Box annotation data:
────────────────
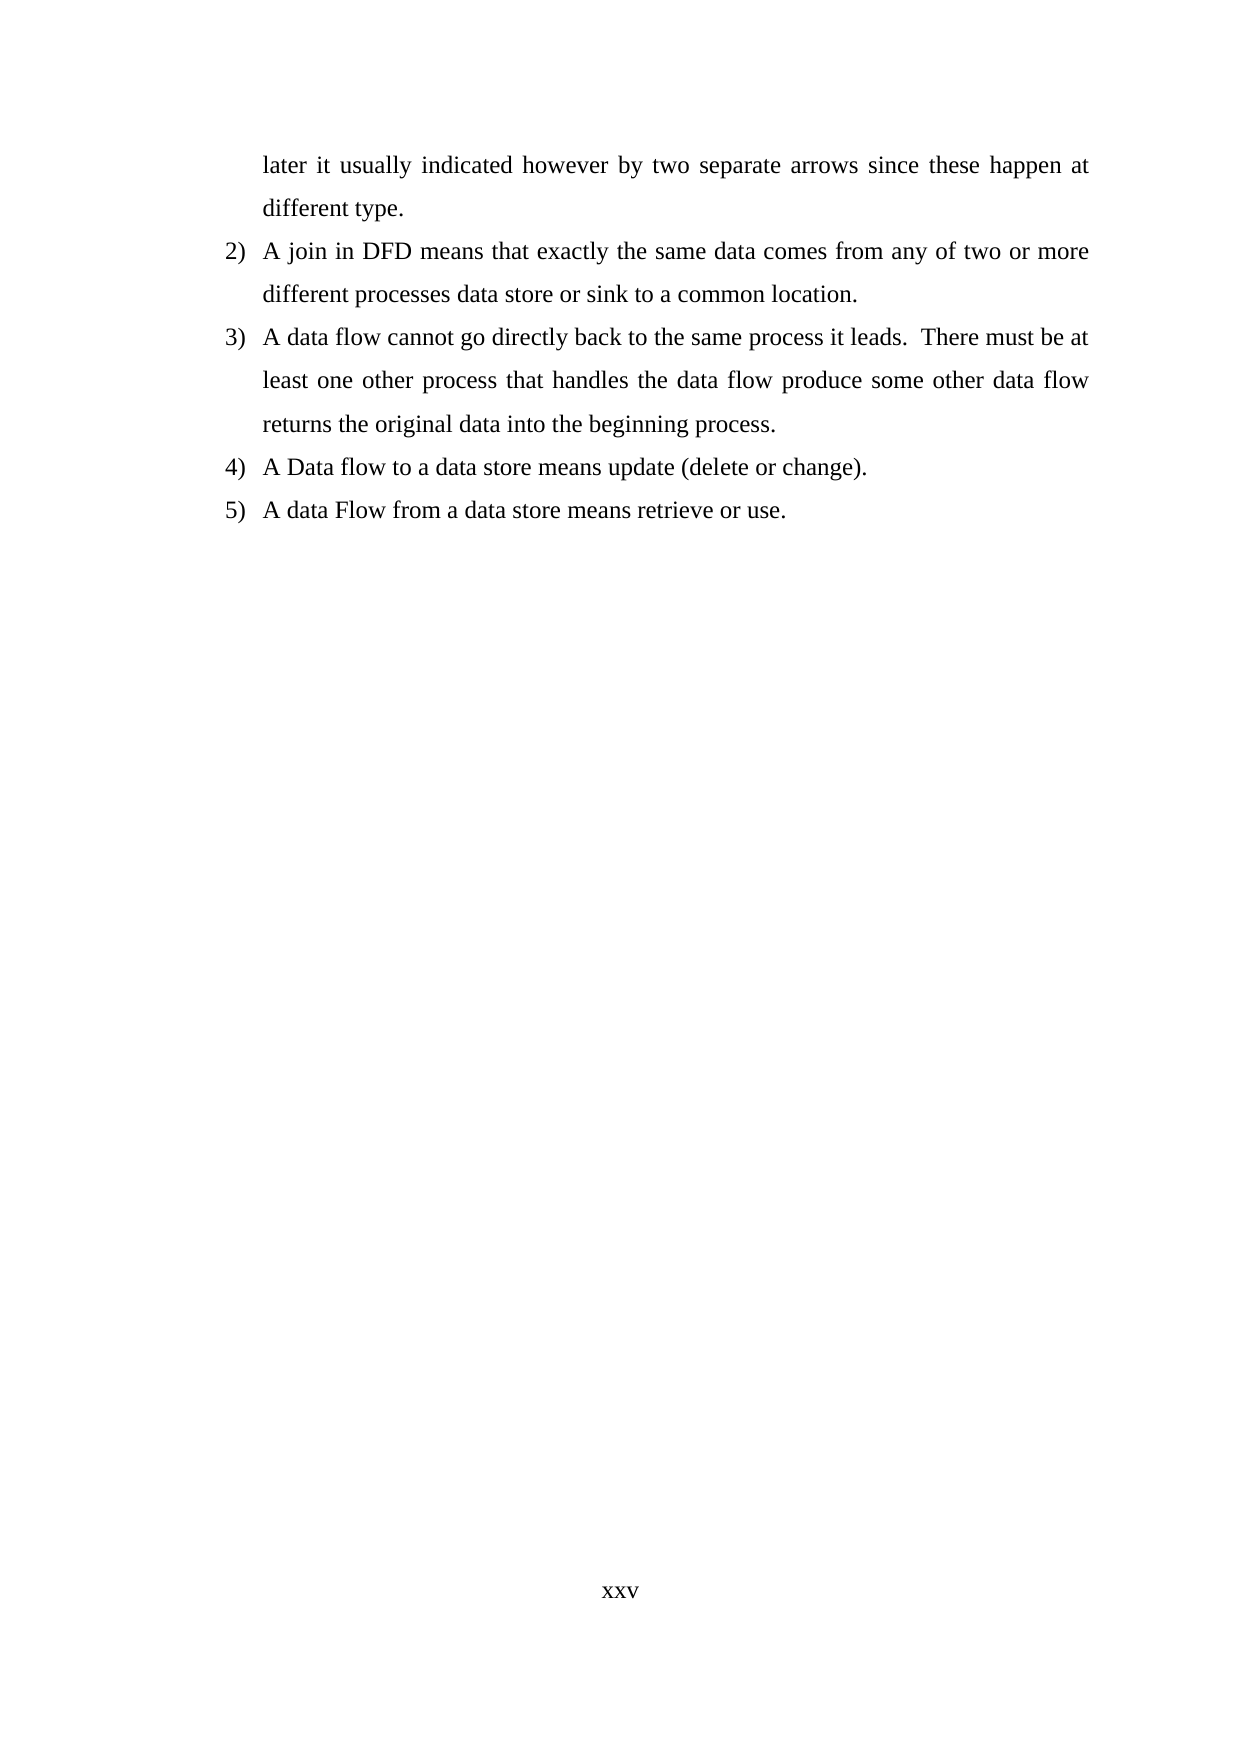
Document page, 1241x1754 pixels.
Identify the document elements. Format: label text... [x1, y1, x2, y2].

list A join in DFD means that exactly the same data comes from any of two or more different processes data store or sink to a common location. [225, 236, 1090, 308]
list A Data flow to a data store means update (delete or change). [225, 452, 1090, 481]
list A data flow cannot go directly back to the same process it leads. There must be at least one other process that handles the data flow produce some other data flow returns the original data into the beginning process. [225, 322, 1090, 437]
list later it usually indicated however by two separate arrows since these happen at different type. [225, 150, 1090, 222]
list A data Flow from a data store means retrieve or use. [225, 495, 1090, 524]
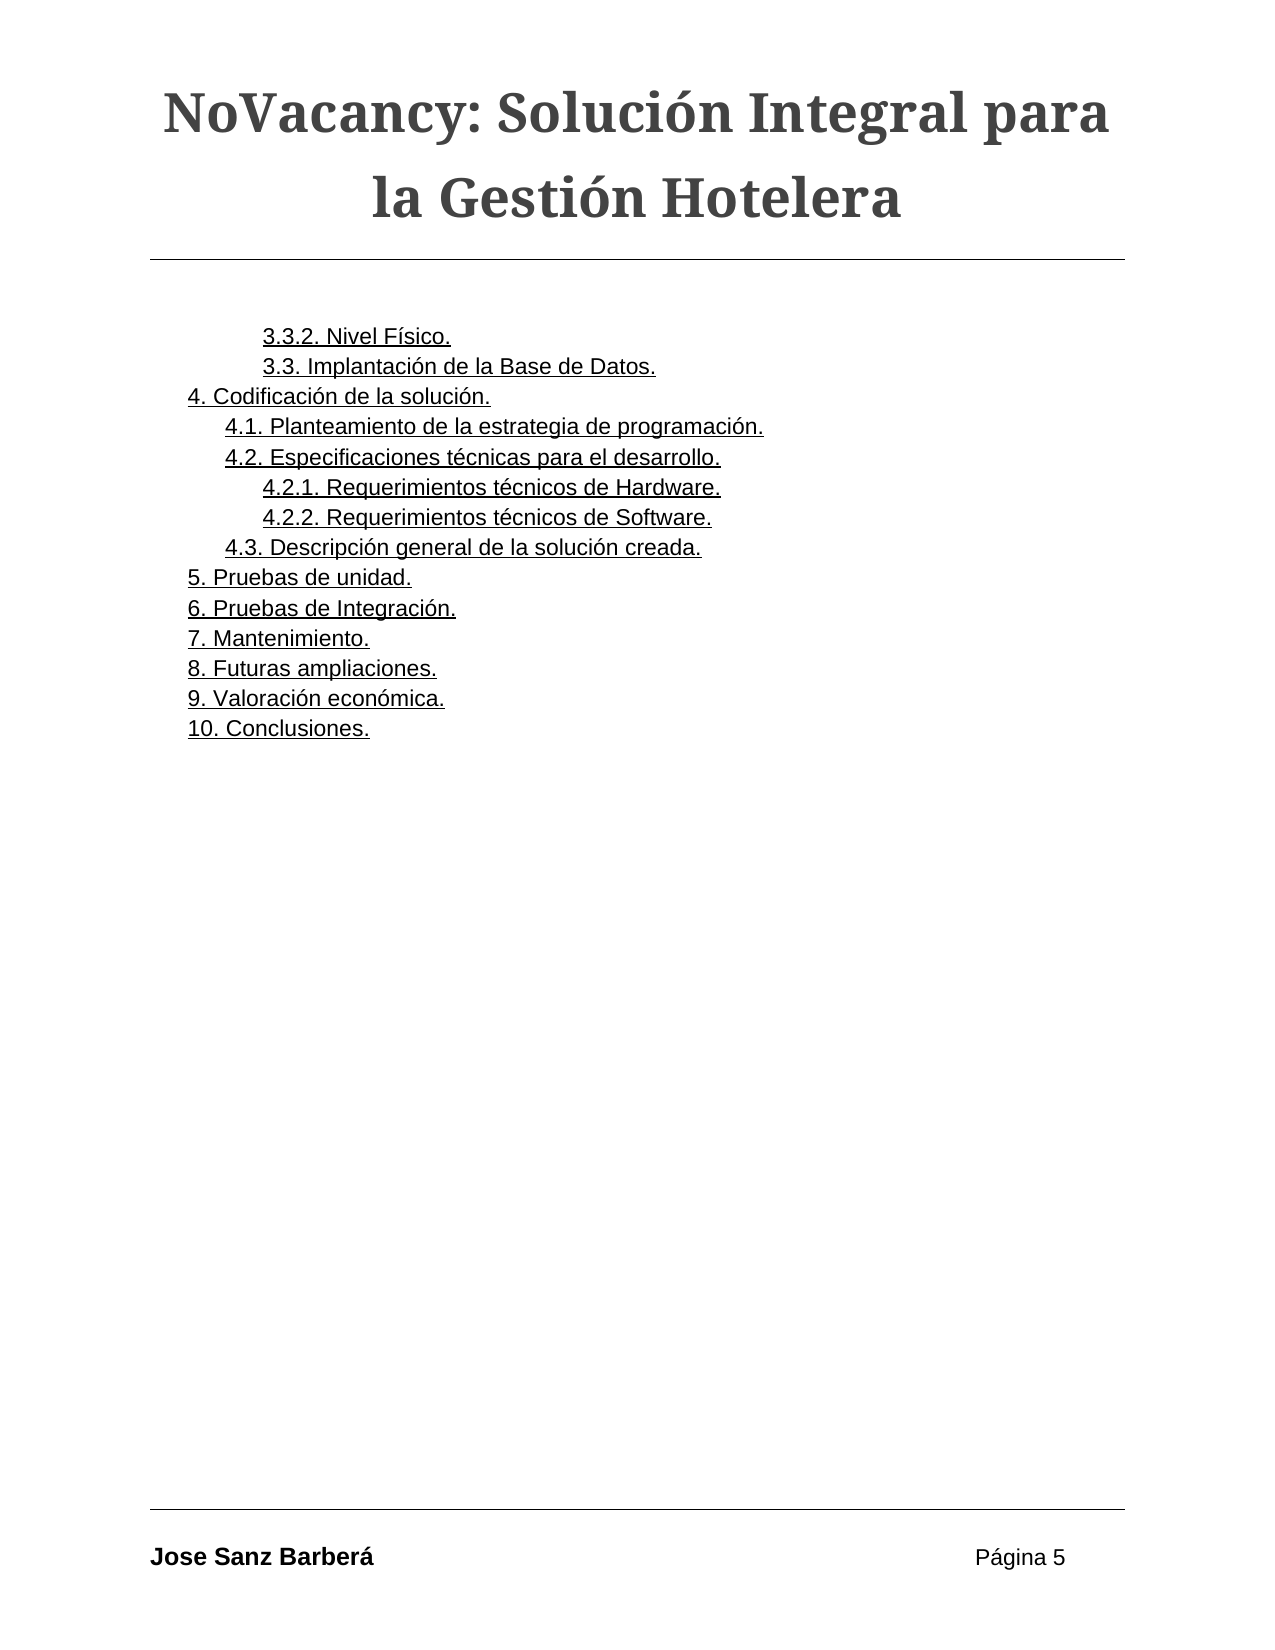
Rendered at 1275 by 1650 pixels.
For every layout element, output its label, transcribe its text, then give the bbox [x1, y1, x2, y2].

text 8. Futuras ampliaciones. [187, 655, 1125, 681]
text 10. Conclusiones. [187, 715, 1125, 742]
text 4.2. Especificaciones técnicas para el desarrollo. [225, 443, 1125, 470]
text 4.1. Planteamiento de la estrategia de programación. [225, 413, 1125, 440]
text 6. Pruebas de Integración. [187, 594, 1125, 621]
text 9. Valoración económica. [187, 685, 1125, 712]
text 4. Codificación de la solución. [187, 383, 1125, 409]
text 4.3. Descripción general de la solución creada. [225, 534, 1125, 561]
text 3.3.2. Nivel Físico. [262, 323, 1125, 349]
text 4.2.1. Requerimientos técnicos de Hardware. [262, 474, 1125, 500]
text 5. Pruebas de unidad. [187, 564, 1125, 591]
text 3.3. Implantación de la Base de Datos. [262, 353, 1125, 379]
text 4.2.2. Requerimientos técnicos de Software. [262, 504, 1125, 530]
text 7. Mantenimiento. [187, 625, 1125, 651]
────────────────
■ **AIM**
Which lines of the items above contain the word "pixels"? Collect and copy each of them.

■ **ANSWER BELOW**
Document page, 1241x1754 pixels.
Rendered at 1275 by 1650 pixels.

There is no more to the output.